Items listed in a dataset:
......

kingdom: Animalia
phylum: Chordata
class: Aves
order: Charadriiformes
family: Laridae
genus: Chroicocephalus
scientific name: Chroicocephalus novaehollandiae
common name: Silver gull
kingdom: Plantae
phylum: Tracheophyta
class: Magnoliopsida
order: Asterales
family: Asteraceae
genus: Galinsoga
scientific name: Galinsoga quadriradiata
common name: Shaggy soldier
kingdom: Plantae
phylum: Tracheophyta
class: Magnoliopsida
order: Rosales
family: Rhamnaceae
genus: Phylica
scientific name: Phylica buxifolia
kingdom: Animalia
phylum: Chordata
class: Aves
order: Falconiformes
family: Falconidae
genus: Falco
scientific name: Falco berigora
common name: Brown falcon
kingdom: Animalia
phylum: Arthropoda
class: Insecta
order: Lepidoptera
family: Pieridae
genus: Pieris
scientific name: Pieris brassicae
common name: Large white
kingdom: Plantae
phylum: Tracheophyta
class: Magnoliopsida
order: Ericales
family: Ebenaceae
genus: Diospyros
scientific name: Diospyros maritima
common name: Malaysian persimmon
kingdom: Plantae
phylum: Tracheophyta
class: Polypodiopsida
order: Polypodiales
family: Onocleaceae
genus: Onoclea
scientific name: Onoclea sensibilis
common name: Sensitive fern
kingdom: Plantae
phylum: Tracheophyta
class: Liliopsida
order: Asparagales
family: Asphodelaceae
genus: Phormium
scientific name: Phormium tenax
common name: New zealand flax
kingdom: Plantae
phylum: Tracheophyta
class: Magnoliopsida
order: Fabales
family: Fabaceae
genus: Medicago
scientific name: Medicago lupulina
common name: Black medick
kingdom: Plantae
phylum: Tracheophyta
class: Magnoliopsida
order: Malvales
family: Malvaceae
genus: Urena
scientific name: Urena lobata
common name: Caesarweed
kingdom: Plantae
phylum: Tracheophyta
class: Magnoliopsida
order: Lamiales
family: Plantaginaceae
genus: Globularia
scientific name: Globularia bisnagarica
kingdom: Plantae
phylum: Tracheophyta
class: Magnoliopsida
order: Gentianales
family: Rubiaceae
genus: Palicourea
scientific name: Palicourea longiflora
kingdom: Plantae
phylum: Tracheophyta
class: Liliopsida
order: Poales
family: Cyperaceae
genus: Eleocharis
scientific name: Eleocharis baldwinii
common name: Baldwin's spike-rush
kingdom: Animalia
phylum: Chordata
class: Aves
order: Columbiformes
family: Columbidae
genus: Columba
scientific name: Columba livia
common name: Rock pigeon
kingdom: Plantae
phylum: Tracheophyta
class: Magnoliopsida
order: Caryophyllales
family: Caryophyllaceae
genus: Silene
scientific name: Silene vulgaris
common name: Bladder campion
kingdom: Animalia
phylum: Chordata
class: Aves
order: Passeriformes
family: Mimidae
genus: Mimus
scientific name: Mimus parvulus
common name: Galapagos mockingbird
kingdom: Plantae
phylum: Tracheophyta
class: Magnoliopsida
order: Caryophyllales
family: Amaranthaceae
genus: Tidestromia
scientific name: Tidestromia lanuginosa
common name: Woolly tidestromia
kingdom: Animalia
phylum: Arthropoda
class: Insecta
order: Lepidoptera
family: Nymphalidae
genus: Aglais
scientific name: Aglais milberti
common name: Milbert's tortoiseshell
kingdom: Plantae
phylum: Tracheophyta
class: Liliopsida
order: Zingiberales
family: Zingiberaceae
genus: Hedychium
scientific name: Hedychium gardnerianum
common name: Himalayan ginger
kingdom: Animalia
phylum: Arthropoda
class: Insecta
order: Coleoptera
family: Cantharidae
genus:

......

§ DIRECTIVE
Set out the lines of all the records above as a numbered list, leaving out any blank lines.

§ EXPECTED ANSWER
1. kingdom: Animalia
2. phylum: Chordata
3. class: Aves
4. order: Charadriiformes
5. family: Laridae
6. genus: Chroicocephalus
7. scientific name: Chroicocephalus novaehollandiae
8. common name: Silver gull
9. kingdom: Plantae
10. phylum: Tracheophyta
11. class: Magnoliopsida
12. order: Asterales
13. family: Asteraceae
14. genus: Galinsoga
15. scientific name: Galinsoga quadriradiata
16. common name: Shaggy soldier
17. kingdom: Plantae
18. phylum: Tracheophyta
19. class: Magnoliopsida
20. order: Rosales
21. family: Rhamnaceae
22. genus: Phylica
23. scientific name: Phylica buxifolia
24. kingdom: Animalia
25. phylum: Chordata
26. class: Aves
27. order: Falconiformes
28. family: Falconidae
29. genus: Falco
30. scientific name: Falco berigora
31. common name: Brown falcon
32. kingdom: Animalia
33. phylum: Arthropoda
34. class: Insecta
35. order: Lepidoptera
36. family: Pieridae
37. genus: Pieris
38. scientific name: Pieris brassicae
39. common name: Large white
40. kingdom: Plantae
41. phylum: Tracheophyta
42. class: Magnoliopsida
43. order: Ericales
44. family: Ebenaceae
45. genus: Diospyros
46. scientific name: Diospyros maritima
47. common name: Malaysian persimmon
48. kingdom: Plantae
49. phylum: Tracheophyta
50. class: Polypodiopsida
51. order: Polypodiales
52. family: Onocleaceae
53. genus: Onoclea
54. scientific name: Onoclea sensibilis
55. common name: Sensitive fern
56. kingdom: Plantae
57. phylum: Tracheophyta
58. class: Liliopsida
59. order: Asparagales
60. family: Asphodelaceae
61. genus: Phormium
62. scientific name: Phormium tenax
63. common name: New zealand flax
64. kingdom: Plantae
65. phylum: Tracheophyta
66. class: Magnoliopsida
67. order: Fabales
68. family: Fabaceae
69. genus: Medicago
70. scientific name: Medicago lupulina
71. common name: Black medick
72. kingdom: Plantae
73. phylum: Tracheophyta
74. class: Magnoliopsida
75. order: Malvales
76. family: Malvaceae
77. genus: Urena
78. scientific name: Urena lobata
79. common name: Caesarweed
80. kingdom: Plantae
81. phylum: Tracheophyta
82. class: Magnoliopsida
83. order: Lamiales
84. family: Plantaginaceae
85. genus: Globularia
86. scientific name: Globularia bisnagarica
87. kingdom: Plantae
88. phylum: Tracheophyta
89. class: Magnoliopsida
90. order: Gentianales
91. family: Rubiaceae
92. genus: Palicourea
93. scientific name: Palicourea longiflora
94. kingdom: Plantae
95. phylum: Tracheophyta
96. class: Liliopsida
97. order: Poales
98. family: Cyperaceae
99. genus: Eleocharis
100. scientific name: Eleocharis baldwinii
101. common name: Baldwin's spike-rush
102. kingdom: Animalia
103. phylum: Chordata
104. class: Aves
105. order: Columbiformes
106. family: Columbidae
107. genus: Columba
108. scientific name: Columba livia
109. common name: Rock pigeon
110. kingdom: Plantae
111. phylum: Tracheophyta
112. class: Magnoliopsida
113. order: Caryophyllales
114. family: Caryophyllaceae
115. genus: Silene
116. scientific name: Silene vulgaris
117. common name: Bladder campion
118. kingdom: Animalia
119. phylum: Chordata
120. class: Aves
121. order: Passeriformes
122. family: Mimidae
123. genus: Mimus
124. scientific name: Mimus parvulus
125. common name: Galapagos mockingbird
126. kingdom: Plantae
127. phylum: Tracheophyta
128. class: Magnoliopsida
129. order: Caryophyllales
130. family: Amaranthaceae
131. genus: Tidestromia
132. scientific name: Tidestromia lanuginosa
133. common name: Woolly tidestromia
134. kingdom: Animalia
135. phylum: Arthropoda
136. class: Insecta
137. order: Lepidoptera
138. family: Nymphalidae
139. genus: Aglais
140. scientific name: Aglais milberti
141. common name: Milbert's tortoiseshell
142. kingdom: Plantae
143. phylum: Tracheophyta
144. class: Liliopsida
145. order: Zingiberales
146. family: Zingiberaceae
147. genus: Hedychium
148. scientific name: Hedychium gardnerianum
149. common name: Himalayan ginger
150. kingdom: Animalia
151. phylum: Arthropoda
152. class: Insecta
153. order: Coleoptera
154. family: Cantharidae
155. genus:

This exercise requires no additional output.